# Cutco... scam or real deal?



## primaveronica

When I was 18 I worked for them for a month and quit, and I felt like it was a scam. But the knives seemed okay, I just have no actual knowledge on what makes a good knife. Thoughts??


----------



## boar_d_laze

There's no doubt among people who know knives.  At the price, Cutco knives are a scam.

BDL


----------



## modernwhimsy

I think the serrated knives are good.  I have 20 year old knives from the line I still use.  The steak knives have been good albeit quite ugly.  and the scissors have been nice as well.  The regular knives are rather....overpriced.  I'll just leave it at that!   If you need to support kids who are selling them, I can think of worse things that get stuck with.  I just bought a few knives from my niece.  But if you had your choice of "any" knives to buy?  Yeah, not really!


----------



## bmwhomechef325

Cutco is in a way like Tupperware, Avon, Amway and the like. Good quality, American made, but sales are only "out in the field", not retail and a high premium is for the commission. Service is superior, I have a 10" butcher that was passed down to me over the years - it is about 28 years old, I had a problem trying to get the edge on it that I wanted. Seemed it was sharpened and honed with varying angles overs the decades.  I sent it in. 2 weeks later it came back - perfect, and at no charge. So, no, Cutco is not a "scam" just a different  business model than retail.


----------



## colin

Discussion: http://www.cheftalk.com/t/11067/cutco-knives

Comparison with other similarly-priced knives: http://www.cookingforengineers.com/article/129/Chefs-Knives-Rated

Food for thought on the sales, including how the pitch works: http://www.squidoo.com/Cutcodough

Any time you have (a) sales without a chance to compare competing brands (b) sales that rest heavily on teenagers selling to their neighbors and parents' friends, you should be suspicious.

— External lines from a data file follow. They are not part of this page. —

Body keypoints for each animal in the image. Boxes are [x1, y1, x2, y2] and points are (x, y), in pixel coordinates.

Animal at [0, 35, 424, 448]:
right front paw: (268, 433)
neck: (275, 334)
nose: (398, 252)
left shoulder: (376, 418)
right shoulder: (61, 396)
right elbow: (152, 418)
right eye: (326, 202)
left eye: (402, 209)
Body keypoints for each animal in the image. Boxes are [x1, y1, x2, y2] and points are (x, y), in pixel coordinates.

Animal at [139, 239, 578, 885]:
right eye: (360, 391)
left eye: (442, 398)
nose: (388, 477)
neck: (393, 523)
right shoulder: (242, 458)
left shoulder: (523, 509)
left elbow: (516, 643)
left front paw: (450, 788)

They're taking advantage of the fact that most people have dreadful knives and never sharpen, so an in-home comparison with a sharpened and halfway decent knife will make the Cutco look very good.

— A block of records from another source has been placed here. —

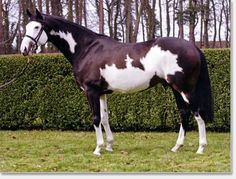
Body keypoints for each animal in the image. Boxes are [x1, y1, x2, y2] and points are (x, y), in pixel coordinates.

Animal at [20, 9, 213, 156]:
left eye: (37, 26)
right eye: (26, 26)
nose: (24, 49)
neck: (86, 49)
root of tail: (193, 46)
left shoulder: (91, 91)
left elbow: (96, 118)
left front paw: (98, 149)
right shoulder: (101, 93)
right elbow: (105, 118)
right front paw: (109, 145)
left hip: (185, 89)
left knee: (198, 114)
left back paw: (201, 148)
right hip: (175, 89)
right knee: (184, 114)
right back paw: (176, 147)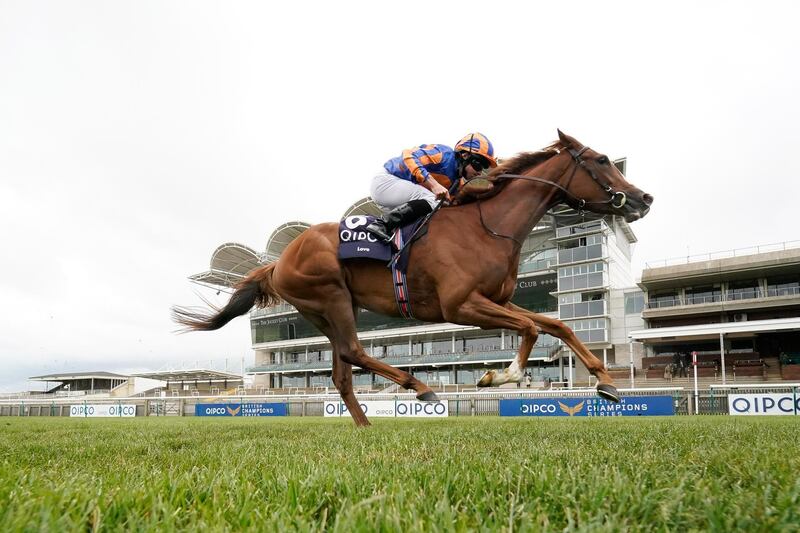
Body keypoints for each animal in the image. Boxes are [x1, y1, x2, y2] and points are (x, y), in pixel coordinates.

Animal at [173, 131, 648, 426]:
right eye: (601, 160)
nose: (644, 197)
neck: (487, 225)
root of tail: (278, 260)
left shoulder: (495, 299)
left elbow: (555, 324)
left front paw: (606, 383)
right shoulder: (461, 304)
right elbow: (531, 328)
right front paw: (499, 377)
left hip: (329, 309)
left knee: (342, 371)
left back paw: (366, 425)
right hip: (330, 297)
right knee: (354, 351)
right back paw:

So, sure, most of the dupes who fall for their pitch are probably upgrading their knives. It's not a scam like your typical Nigerian banking windfall. But they're being massively ripped off at the prices these knives are sold for.


----------



## foodpump

From what I have seen at food trade shows, I find that brand waaaaaaaaaay overpriced for the quality.

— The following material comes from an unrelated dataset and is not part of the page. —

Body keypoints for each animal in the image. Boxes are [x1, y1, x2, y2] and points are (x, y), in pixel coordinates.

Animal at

Sharpening a knife is a skill that is needed.  When people make claims that knives never need to be sharpened, or that they should be sent back to the factory to be sharpened, I get very very suspicious and angry.  It's kind of like saying a new (gasoline powered) car never needs an oil change, but if it does, it should be sent back to the factory for the oil change.


----------



## anamouse

Cutco sells mediocre quality knives for very high prices to people who don't know much about knives.

Their market is primarily family, relatives, and friends of the often young sales people who sell the knives.  

Their sales people usually believe all the hype they are told about the knives, how great the handle design it, how special the metal is in the blade and rivets and how it outperforms other knives, because they don't know anything about knives before they agree to sell Cutco knives.  It's not surprising they believe they are great if they don't know how to sharpen a knife, and every in their own kitchen is dull. They would be equally impressed with Ginsu knives.

The sales points used by Cutco to convince their customers that their knives are superior are generally not valid, but sound nice to people who don't realize how those aspects of the knife's quality compare to other knives on the market.  The steel used in the blade is "superior" only impresses people who don't know much about what kinds of steel are used in other knives, and what their relative qualities are.  That special handle is similarly impressive to people who don't know know that it's nothing special or even realize that real chefs who often own similarly expensive knives, never use them.

The cutting test they have shown on TV is deceitful.  They show everyone how their serrated blades outperform other manufactures blades when cutting though layers of sandpaper.  I believe most course hacksaw blades would do an even better job than the Cutco knives on that test, but that doesn't make them any better at any task I can imagine using them for in a kitchen.

To be fair however I need to address their strong points.  Their serrated knives will work well for the average housewife who doesn't know how to sharpen a knife.  Their also much harder to break than many high quality knives because their made of softer metal that's not as highly tempered.  I imagine Grandma would be quite happy using many of their knives, but then again she'd probably have felt the same if you gave her serrated Ginsu knives because they have many of the same qualities.  Similar quality serrated knives abound at a fraction of the cost.

Ok kitchen knives, at outrageous prices.


----------



## rat

their sportsman fishing knife is excellent and I love it, I melted the sheath by the campfire (oops) and called to ask about getting a new one, they sent me a new one free of charge, got it in two days.


----------



## chefedb

Totaly overrated and overpriced


----------



## beastmasterflex

Decent knives, I feel like you pay for the warranty and the free sharpening. I hate the shape of them though. Get a Global, love them.


----------